*** Source material Section Begins ***

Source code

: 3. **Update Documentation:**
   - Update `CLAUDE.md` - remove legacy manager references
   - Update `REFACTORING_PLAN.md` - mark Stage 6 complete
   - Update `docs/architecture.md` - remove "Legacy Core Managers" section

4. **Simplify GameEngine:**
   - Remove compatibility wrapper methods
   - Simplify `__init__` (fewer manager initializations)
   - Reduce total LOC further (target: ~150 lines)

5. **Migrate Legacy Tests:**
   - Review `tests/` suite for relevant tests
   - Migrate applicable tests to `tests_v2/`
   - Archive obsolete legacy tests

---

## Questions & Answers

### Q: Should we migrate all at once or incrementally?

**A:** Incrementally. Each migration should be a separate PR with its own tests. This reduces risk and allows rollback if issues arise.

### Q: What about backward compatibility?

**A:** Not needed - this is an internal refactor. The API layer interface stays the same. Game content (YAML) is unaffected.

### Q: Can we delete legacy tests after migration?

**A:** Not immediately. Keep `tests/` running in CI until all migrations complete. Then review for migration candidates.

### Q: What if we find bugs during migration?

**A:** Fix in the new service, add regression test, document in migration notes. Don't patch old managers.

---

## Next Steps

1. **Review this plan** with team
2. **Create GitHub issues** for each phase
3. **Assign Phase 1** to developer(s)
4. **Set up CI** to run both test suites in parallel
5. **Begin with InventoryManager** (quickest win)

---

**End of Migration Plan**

*** Source material Section Ends ***

Aim of the exercise: Which lines of the records contain the string "issues", with case counting? Copy each of those lines in full.

Written solution:
**A:** Incrementally. Each migration should be a separate PR with its own tests. This reduces risk and allows rollback if issues arise.
2. **Create GitHub issues** for each phase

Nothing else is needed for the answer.